If this form of close-range attack is untenable or proves ineffective, a battle barge can always fall back on its bombardment cannons. While their primary purpose is as orbital support weapons, they can be used to great effect against enemy warships. Though they lack the range of lance batteries and the fast reload times of standard ship-to-ship weapons, they more than make up for it in raw killing power. When magma shells impact upon another ship, they do not crash down through their hulls as they might with a planet’s surface. Instead, they break upon contact, erupting outwards, broiling over the surface of a vessel to strip away its plating and shred its battlements. The immense heat and shrapnel from the resultant explosion confuses automated defence turrets and sensors, allowing the Thunderhawk gunships and boarding torpedoes launched from the battle barge to close unharmed. A series of concurrent blasts is enough to knock an enemy ship off course, and a sustained assault from a bombardment cannon can cripple and blast apart even the largest of capital ships.

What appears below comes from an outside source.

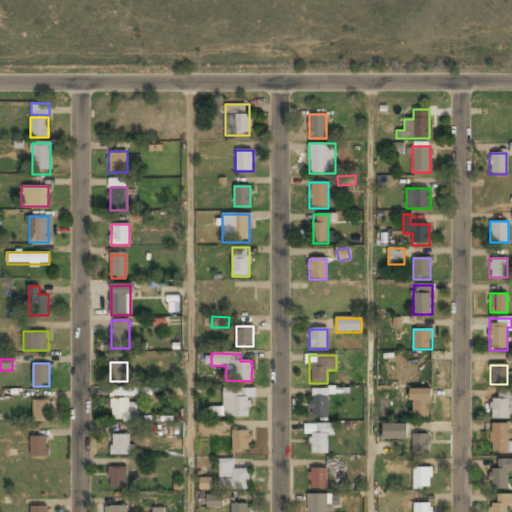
[(111,396),(139,396),(139,388),(111,388),(111,396)]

Although most Space Marine Chapters have a fortress monastery housed on a moon or world, many do not. These Chapters have been forced into the void by war or cruel circumstance as space faring fleets. To these Chapters, battle barges play an even more important role, forming bastions that carry the Chapter’s legacy and a haven when pressed. Several Chapters are rumoured to possess even larger vessels adapted from the battle barge, or built by some other means.
As of 999.M41, the following Chapters are known to be almost entirely fleet-based, though this record is doubtless incomplete: Imperial Fists, Black Templars, Executioners, Black Dragons, Invaders, Charnel Guard, Minotaurs, Fire Hawks, Lamenters, Mantis Warriors, Relictors, Scythes of the Emperor, Knights of Gryphonne.